ATO data matching programs
The ATO has announced that it will be
undertaking the following two data matching
programs.
Ride Sourcing data matching program
The Ride Sourcing data matching program has been
developed to address the compliance risk of the
registration, lodgment and reporting of businesses
offering ride sourcing services as a driver.
Editor: 'Ride sourcing' = Uber (basically).
It is estimated that up to 74,000 individuals ('ride
sourcing drivers') offer, or have offered, this service.
The ATO will request details of all payments made
to ride sourcing providers from accounts held by a
ride sourcing facilitator's financial institution for the
2016/17 and 2017/18 financial years, and match
the data provided against their records.
This will identify ride sourcing drivers that may not
be meeting their registration, reporting, lodgment
and/or payment obligations.
Where the ATO is unable to match a driver's
details against ATO records, it will obtain further
information from the financial institution where the
driver's account is held.
ATO Data matching programs
Credit and debit card and online selling
data matching program
The ATO is collecting new data from financial
institutions and online selling sites as part of its
credit and debit cards and online selling datamatching
programs, specifically:
- the total credit and debit card payments received by businesses; and
- information on online sellers who have sold at least $12,000 worth of goods or services.
The ATO will be matching this data with information it has from income tax returns, activity statements and other ATO records to identify businesses that may not be reporting all their income or meeting their registration, lodgment or payment obligations.
Can a UPE be written off and claimed as a bad debt?
Editor: A 'UPE' (or 'unpaid present entitlement')
arises where a trust makes a beneficiary entitled to
an amount of the trust's income (and therefore the
beneficiary may have to pay tax on their share of the
trust's taxable income that year), but that amount
has not been physically paid to the beneficiary.
If the beneficiary never receives payment from the
trust, they may want to write their entitlement off
as a bad debt, and claim a tax deduction.
The ATO has released a Taxation Determination
explaining their view that there is no ability to claim
a ‘bad debt’ deduction where a beneficiary of a
trust writes off as a bad debt an amount of a UPE.
This is because of the technical wording of the tax
legislation regarding claiming deductions for 'bad
debts', which requires the debt (e.g., the UPE) to
have been previously included in the beneficiary's
taxable income – however, a beneficiary is not taxed
on the UPE itself. Instead, the amount of the UPE
is used to calculate the amount to include in their
assessable income (and this may be different to
the actual amount of the UPE).
Example
Archie Pty Ltd (‘Archie’) is a beneficiary of the Linus
Family Trust (‘Linus’), which rents out a property.

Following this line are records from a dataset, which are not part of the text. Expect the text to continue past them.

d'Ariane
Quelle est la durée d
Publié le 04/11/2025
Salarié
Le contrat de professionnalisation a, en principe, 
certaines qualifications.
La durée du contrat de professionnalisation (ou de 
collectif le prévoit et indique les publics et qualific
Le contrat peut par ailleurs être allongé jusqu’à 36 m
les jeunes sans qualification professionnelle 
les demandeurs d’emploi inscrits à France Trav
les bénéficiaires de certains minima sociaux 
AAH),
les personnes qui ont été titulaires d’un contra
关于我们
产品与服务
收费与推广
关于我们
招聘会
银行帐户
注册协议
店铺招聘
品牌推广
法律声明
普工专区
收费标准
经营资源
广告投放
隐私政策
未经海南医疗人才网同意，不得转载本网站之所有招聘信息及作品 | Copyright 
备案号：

In the 2014 income year, Linus’s trust income
(made up of net rent) was $25,000, but its net
(taxable) income was actually $20,000 (thanks
to a 'capital works deduction' of $5,000).
Archie was made presently entitled to 100% of the
trust income (i.e., $25,000). As a result, it was also
assessed on 100% of the net (taxable) income of
the trust (i.e., $20,000).
The $25,000 was not paid to Archie (i.e., it was
recorded as a UPE) and was invested by Linus in
a related entity, but during the 2017 income year
it was clear the investment had failed and was
now worthless.
Archie was now well aware that Linus was no
longer in a position to satisfy the UPE and wrote
the $25,000 off as a bad debt.
Can Archie claim a deduction for the bad
debt?
No. While the debt is clearly bad and has been
written off as such, no part of Archie’s UPE (of
$25,000) was included in its assessable income.

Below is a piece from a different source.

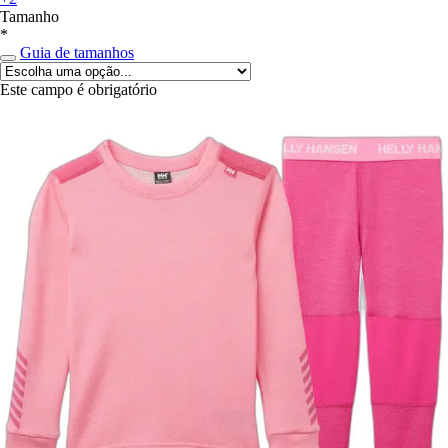
Tamanho
*
Guia de tamanhos
Este campo é obrigatório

Rather, Archie included its share of Linus’s net
(taxable) income of the trust (i.e., the $20,000) in
its assessable income.
Deductibility of expenditure on a commercial website
The ATO has released a public taxation ruling
covering the ATO’s views on the deductibility of
expenditure incurred in acquiring, developing,
maintaining or modifying a website for use in the
carrying on of a business.
Importantly, if the expenditure is incurred in
maintaining a website, it would be considered
'revenue' in nature, and therefore generally
deductible upfront.
This would be the case where the expenditure
relates to the preservation of the website, and
does not:
- alter the functionality of the website;
- improve the efficiency or function of the website; or
- extend the useful life of the website.
However, if the expenditure is incurred in acquiring or developing a commercial website for a new or existing business, or even in modifying an existing website, it would generally be considered capital in nature (in which case an outright deduction cannot be claimed).
Easier GST reporting for new small businesses
The ATO has notified taxpayers that, from 19
January 2017, newly registered small businesses
have the option to report less GST information on
their business activity statement (BAS).
Therefore, if you plan to register for GST after
receiving this Update, we can help you access the
reporting benefits of the simpler BAS early.
Editor: From 1 July 2017, small businesses
generally will only need to report GST on sales,
GST on purchases, and Total sales on their BAS.
Please Note: Many of the comments in this publication are general in nature and anyone intending to apply the information to practical circumstances should seek professional advice to independently verify their interpretation and the information’s applicability to their particular circumstances.